[Source records]
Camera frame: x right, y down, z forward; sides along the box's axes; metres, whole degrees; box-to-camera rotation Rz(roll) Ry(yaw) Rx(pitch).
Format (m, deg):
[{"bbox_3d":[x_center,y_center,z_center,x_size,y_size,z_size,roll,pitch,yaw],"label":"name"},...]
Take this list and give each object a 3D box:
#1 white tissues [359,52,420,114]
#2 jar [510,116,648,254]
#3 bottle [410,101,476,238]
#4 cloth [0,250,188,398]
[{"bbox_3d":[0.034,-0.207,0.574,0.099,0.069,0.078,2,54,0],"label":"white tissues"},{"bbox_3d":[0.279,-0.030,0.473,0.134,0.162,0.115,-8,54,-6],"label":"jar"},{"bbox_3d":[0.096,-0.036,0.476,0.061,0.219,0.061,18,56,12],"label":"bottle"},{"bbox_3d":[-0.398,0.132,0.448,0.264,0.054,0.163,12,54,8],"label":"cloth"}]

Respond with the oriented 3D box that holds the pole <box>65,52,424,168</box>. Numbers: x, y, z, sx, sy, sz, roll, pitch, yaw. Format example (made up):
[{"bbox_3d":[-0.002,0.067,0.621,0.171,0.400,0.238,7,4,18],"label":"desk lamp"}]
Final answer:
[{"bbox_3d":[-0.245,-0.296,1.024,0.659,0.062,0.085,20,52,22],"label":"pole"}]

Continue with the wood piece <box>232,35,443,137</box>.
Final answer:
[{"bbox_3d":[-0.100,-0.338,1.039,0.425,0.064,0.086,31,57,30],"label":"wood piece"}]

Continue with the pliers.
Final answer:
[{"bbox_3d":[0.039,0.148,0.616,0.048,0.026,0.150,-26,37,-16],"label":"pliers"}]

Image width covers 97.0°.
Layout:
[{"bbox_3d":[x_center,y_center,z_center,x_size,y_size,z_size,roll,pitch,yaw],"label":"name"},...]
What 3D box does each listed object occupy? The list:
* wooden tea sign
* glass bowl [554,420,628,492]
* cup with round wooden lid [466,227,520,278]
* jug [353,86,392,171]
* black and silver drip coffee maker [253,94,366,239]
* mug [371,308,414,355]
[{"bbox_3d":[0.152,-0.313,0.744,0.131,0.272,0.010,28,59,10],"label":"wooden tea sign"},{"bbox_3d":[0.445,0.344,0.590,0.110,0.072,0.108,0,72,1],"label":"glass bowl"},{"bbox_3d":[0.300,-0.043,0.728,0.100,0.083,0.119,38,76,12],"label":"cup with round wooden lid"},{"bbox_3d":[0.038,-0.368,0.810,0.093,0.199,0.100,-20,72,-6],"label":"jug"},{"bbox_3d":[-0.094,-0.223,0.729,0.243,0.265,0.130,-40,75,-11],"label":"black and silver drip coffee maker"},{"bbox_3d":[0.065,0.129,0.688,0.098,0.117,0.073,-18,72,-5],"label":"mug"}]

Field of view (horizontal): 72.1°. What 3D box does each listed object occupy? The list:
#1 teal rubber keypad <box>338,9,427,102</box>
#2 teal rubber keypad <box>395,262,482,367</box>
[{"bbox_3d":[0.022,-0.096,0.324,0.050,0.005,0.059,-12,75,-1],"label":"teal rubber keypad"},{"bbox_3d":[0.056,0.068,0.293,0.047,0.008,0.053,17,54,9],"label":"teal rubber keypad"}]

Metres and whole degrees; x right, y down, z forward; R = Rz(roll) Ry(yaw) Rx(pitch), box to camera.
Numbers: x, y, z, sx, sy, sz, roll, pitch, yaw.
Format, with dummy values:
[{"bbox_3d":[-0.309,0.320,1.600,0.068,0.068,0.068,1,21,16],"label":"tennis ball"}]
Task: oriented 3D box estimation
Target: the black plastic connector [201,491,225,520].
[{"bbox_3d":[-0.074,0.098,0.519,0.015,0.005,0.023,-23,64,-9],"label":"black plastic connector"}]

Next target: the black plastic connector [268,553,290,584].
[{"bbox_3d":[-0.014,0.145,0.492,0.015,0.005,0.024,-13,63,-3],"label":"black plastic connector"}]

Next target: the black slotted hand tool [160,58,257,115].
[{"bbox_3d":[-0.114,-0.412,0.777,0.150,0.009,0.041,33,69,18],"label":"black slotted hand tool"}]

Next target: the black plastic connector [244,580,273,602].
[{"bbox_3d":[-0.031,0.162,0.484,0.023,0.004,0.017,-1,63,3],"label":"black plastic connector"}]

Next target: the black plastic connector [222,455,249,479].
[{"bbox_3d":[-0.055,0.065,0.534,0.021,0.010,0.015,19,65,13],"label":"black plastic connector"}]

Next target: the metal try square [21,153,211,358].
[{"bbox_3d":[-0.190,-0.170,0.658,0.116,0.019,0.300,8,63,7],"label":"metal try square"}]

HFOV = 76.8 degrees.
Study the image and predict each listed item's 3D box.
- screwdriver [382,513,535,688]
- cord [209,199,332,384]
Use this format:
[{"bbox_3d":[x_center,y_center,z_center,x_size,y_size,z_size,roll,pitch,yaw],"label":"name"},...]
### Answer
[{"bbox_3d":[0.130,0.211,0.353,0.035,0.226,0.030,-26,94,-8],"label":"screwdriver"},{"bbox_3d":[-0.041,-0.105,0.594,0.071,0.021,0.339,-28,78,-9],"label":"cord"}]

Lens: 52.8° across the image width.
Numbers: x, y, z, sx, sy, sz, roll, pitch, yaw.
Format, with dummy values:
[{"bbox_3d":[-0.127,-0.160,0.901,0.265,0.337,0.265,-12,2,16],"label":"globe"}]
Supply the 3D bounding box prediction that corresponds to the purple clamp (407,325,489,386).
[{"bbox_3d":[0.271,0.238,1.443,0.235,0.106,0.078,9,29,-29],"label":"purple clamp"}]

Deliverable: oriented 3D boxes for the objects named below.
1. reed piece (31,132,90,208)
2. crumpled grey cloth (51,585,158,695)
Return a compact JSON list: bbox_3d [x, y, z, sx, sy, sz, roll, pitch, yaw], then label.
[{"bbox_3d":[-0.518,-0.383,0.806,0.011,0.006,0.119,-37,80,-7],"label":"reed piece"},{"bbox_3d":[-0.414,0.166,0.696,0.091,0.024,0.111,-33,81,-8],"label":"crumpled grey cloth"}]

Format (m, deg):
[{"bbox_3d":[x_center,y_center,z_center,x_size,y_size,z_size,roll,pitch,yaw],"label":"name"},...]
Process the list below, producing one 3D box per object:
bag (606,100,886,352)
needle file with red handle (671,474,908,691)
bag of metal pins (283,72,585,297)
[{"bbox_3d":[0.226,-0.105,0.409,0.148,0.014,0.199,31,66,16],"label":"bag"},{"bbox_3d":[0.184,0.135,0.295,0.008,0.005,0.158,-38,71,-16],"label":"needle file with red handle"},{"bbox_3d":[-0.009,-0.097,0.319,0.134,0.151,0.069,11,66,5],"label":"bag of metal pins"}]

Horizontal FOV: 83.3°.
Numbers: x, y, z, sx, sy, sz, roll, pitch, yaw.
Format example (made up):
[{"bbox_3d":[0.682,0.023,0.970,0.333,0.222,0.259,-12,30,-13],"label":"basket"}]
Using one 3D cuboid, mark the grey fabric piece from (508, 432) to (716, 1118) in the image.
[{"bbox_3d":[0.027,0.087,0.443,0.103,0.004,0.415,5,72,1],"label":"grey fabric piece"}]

### EXERCISE REQUIREMENTS:
Please reproduce each line above exactly as written.

### TASK RESULT:
Camera frame: x right, y down, z forward; sides along the box's axes; metres, whole degrees; box-to-camera rotation Rz(roll) Ry(yaw) Rx(pitch).
Format (m, deg):
[{"bbox_3d":[x_center,y_center,z_center,x_size,y_size,z_size,roll,pitch,yaw],"label":"name"},...]
Take this list and give each object a 3D box:
#1 white tissues [359,52,420,114]
#2 jar [510,116,648,254]
#3 bottle [410,101,476,238]
#4 cloth [0,250,188,398]
[{"bbox_3d":[0.034,-0.207,0.574,0.099,0.069,0.078,2,54,0],"label":"white tissues"},{"bbox_3d":[0.279,-0.030,0.473,0.134,0.162,0.115,-8,54,-6],"label":"jar"},{"bbox_3d":[0.096,-0.036,0.476,0.061,0.219,0.061,18,56,12],"label":"bottle"},{"bbox_3d":[-0.398,0.132,0.448,0.264,0.054,0.163,12,54,8],"label":"cloth"}]

Respond with the oriented 3D box that holds the pole <box>65,52,424,168</box>. Numbers: x, y, z, sx, sy, sz, roll, pitch, yaw. Format example (made up):
[{"bbox_3d":[-0.002,0.067,0.621,0.171,0.400,0.238,7,4,18],"label":"desk lamp"}]
Final answer:
[{"bbox_3d":[-0.245,-0.296,1.024,0.659,0.062,0.085,20,52,22],"label":"pole"}]

Continue with the wood piece <box>232,35,443,137</box>.
Final answer:
[{"bbox_3d":[-0.100,-0.338,1.039,0.425,0.064,0.086,31,57,30],"label":"wood piece"}]

Continue with the pliers.
Final answer:
[{"bbox_3d":[0.039,0.148,0.616,0.048,0.026,0.150,-26,37,-16],"label":"pliers"}]

Image width covers 97.0°.
Layout:
[{"bbox_3d":[x_center,y_center,z_center,x_size,y_size,z_size,roll,pitch,yaw],"label":"name"},...]
What 3D box does each listed object occupy? The list:
* wooden tea sign
* glass bowl [554,420,628,492]
* cup with round wooden lid [466,227,520,278]
* jug [353,86,392,171]
* black and silver drip coffee maker [253,94,366,239]
* mug [371,308,414,355]
[{"bbox_3d":[0.152,-0.313,0.744,0.131,0.272,0.010,28,59,10],"label":"wooden tea sign"},{"bbox_3d":[0.445,0.344,0.590,0.110,0.072,0.108,0,72,1],"label":"glass bowl"},{"bbox_3d":[0.300,-0.043,0.728,0.100,0.083,0.119,38,76,12],"label":"cup with round wooden lid"},{"bbox_3d":[0.038,-0.368,0.810,0.093,0.199,0.100,-20,72,-6],"label":"jug"},{"bbox_3d":[-0.094,-0.223,0.729,0.243,0.265,0.130,-40,75,-11],"label":"black and silver drip coffee maker"},{"bbox_3d":[0.065,0.129,0.688,0.098,0.117,0.073,-18,72,-5],"label":"mug"}]

Field of view (horizontal): 72.1°. What 3D box does each listed object occupy? The list:
#1 teal rubber keypad <box>338,9,427,102</box>
#2 teal rubber keypad <box>395,262,482,367</box>
[{"bbox_3d":[0.022,-0.096,0.324,0.050,0.005,0.059,-12,75,-1],"label":"teal rubber keypad"},{"bbox_3d":[0.056,0.068,0.293,0.047,0.008,0.053,17,54,9],"label":"teal rubber keypad"}]

Metres and whole degrees; x right, y down, z forward; R = Rz(roll) Ry(yaw) Rx(pitch), box to camera.
Numbers: x, y, z, sx, sy, sz, roll, pitch, yaw.
Format, with dummy values:
[{"bbox_3d":[-0.309,0.320,1.600,0.068,0.068,0.068,1,21,16],"label":"tennis ball"}]
Task: oriented 3D box estimation
Target: the black plastic connector [201,491,225,520].
[{"bbox_3d":[-0.074,0.098,0.519,0.015,0.005,0.023,-23,64,-9],"label":"black plastic connector"}]

Next target: the black plastic connector [268,553,290,584].
[{"bbox_3d":[-0.014,0.145,0.492,0.015,0.005,0.024,-13,63,-3],"label":"black plastic connector"}]

Next target: the black slotted hand tool [160,58,257,115].
[{"bbox_3d":[-0.114,-0.412,0.777,0.150,0.009,0.041,33,69,18],"label":"black slotted hand tool"}]

Next target: the black plastic connector [244,580,273,602].
[{"bbox_3d":[-0.031,0.162,0.484,0.023,0.004,0.017,-1,63,3],"label":"black plastic connector"}]

Next target: the black plastic connector [222,455,249,479].
[{"bbox_3d":[-0.055,0.065,0.534,0.021,0.010,0.015,19,65,13],"label":"black plastic connector"}]

Next target: the metal try square [21,153,211,358].
[{"bbox_3d":[-0.190,-0.170,0.658,0.116,0.019,0.300,8,63,7],"label":"metal try square"}]

HFOV = 76.8 degrees.
Study the image and predict each listed item's 3D box.
- screwdriver [382,513,535,688]
- cord [209,199,332,384]
Use this format:
[{"bbox_3d":[x_center,y_center,z_center,x_size,y_size,z_size,roll,pitch,yaw],"label":"name"},...]
### Answer
[{"bbox_3d":[0.130,0.211,0.353,0.035,0.226,0.030,-26,94,-8],"label":"screwdriver"},{"bbox_3d":[-0.041,-0.105,0.594,0.071,0.021,0.339,-28,78,-9],"label":"cord"}]

Lens: 52.8° across the image width.
Numbers: x, y, z, sx, sy, sz, roll, pitch, yaw.
Format, with dummy values:
[{"bbox_3d":[-0.127,-0.160,0.901,0.265,0.337,0.265,-12,2,16],"label":"globe"}]
Supply the 3D bounding box prediction that corresponds to the purple clamp (407,325,489,386).
[{"bbox_3d":[0.271,0.238,1.443,0.235,0.106,0.078,9,29,-29],"label":"purple clamp"}]

Deliverable: oriented 3D boxes for the objects named below.
1. reed piece (31,132,90,208)
2. crumpled grey cloth (51,585,158,695)
Return a compact JSON list: bbox_3d [x, y, z, sx, sy, sz, roll, pitch, yaw], then label.
[{"bbox_3d":[-0.518,-0.383,0.806,0.011,0.006,0.119,-37,80,-7],"label":"reed piece"},{"bbox_3d":[-0.414,0.166,0.696,0.091,0.024,0.111,-33,81,-8],"label":"crumpled grey cloth"}]

Format (m, deg):
[{"bbox_3d":[x_center,y_center,z_center,x_size,y_size,z_size,roll,pitch,yaw],"label":"name"},...]
Process the list below, producing one 3D box per object:
bag (606,100,886,352)
needle file with red handle (671,474,908,691)
bag of metal pins (283,72,585,297)
[{"bbox_3d":[0.226,-0.105,0.409,0.148,0.014,0.199,31,66,16],"label":"bag"},{"bbox_3d":[0.184,0.135,0.295,0.008,0.005,0.158,-38,71,-16],"label":"needle file with red handle"},{"bbox_3d":[-0.009,-0.097,0.319,0.134,0.151,0.069,11,66,5],"label":"bag of metal pins"}]

Horizontal FOV: 83.3°.
Numbers: x, y, z, sx, sy, sz, roll, pitch, yaw.
Format example (made up):
[{"bbox_3d":[0.682,0.023,0.970,0.333,0.222,0.259,-12,30,-13],"label":"basket"}]
Using one 3D cuboid, mark the grey fabric piece from (508, 432) to (716, 1118) in the image.
[{"bbox_3d":[0.027,0.087,0.443,0.103,0.004,0.415,5,72,1],"label":"grey fabric piece"}]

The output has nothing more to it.